Well, I've been tagged. That's never happened. I don't even think I know what it means.
But -- I love these little surveys, I think they satisfy the egomaniac in all of us. I know they satisfy the egomaniac in me. (In fact, I've been planning to post my own version of the Proust Questionnaire.) Until then -- my list of 10 of Life's Simple Pleasures, in no particular order....
1. Sleeping until I wake up. No alarm to set, no place to be, no appointments to keep. It's one of the reasons I looooooooove being single. That and the fact that the WHOLE bed is my side (well, except for Mambo's spot.)
2. The aroma of garlic and onions sauteeing in olive oil. If that isn't the most welcoming, comforting aroma out there, I don't know what is.
3. Walking my city. Finding the only Sullivan building in New York, at sunset, gleaming like a freshly-iced wedding cake. It takes me by surprise and lights my heart every single time I see it.
4. Turning off my cell phone. Go ahead, get as mad as you want. It's my phone, I get to decide when and to whom I will speak. So, too bad if you can't reach me.
5. The Staten Island Ferry at sunset. It's free, and it's one of the best views of Manhattan.
6. Pork. Yes, you dirty-minded fools, I mean the meat. The other white meat. Pork in all its glorious forms. Roast, ham, rinds, butt, but most of all, bacon. (but... never ever ever ever ever ever feet. bleeeccch)
7. Flirting without consummation.
8. A hot summer night, an icy cold Budweiser, the first bite of a Nathan's hot dog, and the sound of jet engines overhead.

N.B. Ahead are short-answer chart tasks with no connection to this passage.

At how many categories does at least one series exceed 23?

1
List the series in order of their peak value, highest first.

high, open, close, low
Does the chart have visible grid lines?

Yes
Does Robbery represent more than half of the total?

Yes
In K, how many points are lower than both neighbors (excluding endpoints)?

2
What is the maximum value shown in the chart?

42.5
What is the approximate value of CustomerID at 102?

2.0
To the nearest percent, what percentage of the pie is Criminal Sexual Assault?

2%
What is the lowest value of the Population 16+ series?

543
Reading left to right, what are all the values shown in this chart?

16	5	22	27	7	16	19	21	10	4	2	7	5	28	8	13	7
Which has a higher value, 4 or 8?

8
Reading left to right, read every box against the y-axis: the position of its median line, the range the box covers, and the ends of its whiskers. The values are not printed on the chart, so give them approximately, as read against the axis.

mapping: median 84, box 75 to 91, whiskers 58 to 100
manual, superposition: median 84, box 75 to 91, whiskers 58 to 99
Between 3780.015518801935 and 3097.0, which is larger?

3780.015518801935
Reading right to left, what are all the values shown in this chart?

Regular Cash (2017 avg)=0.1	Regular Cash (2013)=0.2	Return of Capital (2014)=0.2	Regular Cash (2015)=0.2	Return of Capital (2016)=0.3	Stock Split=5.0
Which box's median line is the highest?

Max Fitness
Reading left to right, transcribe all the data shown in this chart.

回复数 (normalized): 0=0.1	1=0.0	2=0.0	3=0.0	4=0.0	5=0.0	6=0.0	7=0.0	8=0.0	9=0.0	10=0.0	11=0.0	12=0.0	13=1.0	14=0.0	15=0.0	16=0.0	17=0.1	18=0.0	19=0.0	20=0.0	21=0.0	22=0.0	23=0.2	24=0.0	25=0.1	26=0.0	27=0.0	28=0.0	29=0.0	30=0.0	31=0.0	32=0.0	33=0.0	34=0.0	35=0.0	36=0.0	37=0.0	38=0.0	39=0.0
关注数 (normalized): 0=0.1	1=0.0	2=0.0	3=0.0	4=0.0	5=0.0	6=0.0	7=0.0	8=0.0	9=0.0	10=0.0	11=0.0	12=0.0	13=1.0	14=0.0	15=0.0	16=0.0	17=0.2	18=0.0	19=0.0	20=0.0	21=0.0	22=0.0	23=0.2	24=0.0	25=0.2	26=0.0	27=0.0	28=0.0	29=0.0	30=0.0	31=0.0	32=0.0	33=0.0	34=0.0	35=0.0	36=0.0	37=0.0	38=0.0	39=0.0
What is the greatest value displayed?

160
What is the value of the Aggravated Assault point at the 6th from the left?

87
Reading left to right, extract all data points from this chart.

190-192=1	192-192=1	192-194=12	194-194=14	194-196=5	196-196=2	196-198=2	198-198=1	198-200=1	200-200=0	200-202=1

It could only be one thing: an evening in any one of the NY Metro area's four ballparks.
9. Trapped inside on a rainy weekend with nothing but Godfather, Godfather, Godfather on the tube. (this past weekend obviously influencing the list.)
10. That moment on payday after the money hits your direct deposit and before you do the math and realize it's all been allocated for necessities...
And since I am a person who threw out every chain letter I ever got, refused to forward that cute little angel made up completely of the number "8" painstakingly arranged by someone, and for some reason couldn't believe that Bill Gates wanted to give me a G for doing something, but mainly, because I just don't have that many friends in the blogosphere (um, I got tagged by one of the three), I tag no one. Okay, maybe the Principessa Laia -- you know who you are.
So, this clearly was nothing but an exercise in ego-massage and navel gazing. And occasionally, who doesn't like that?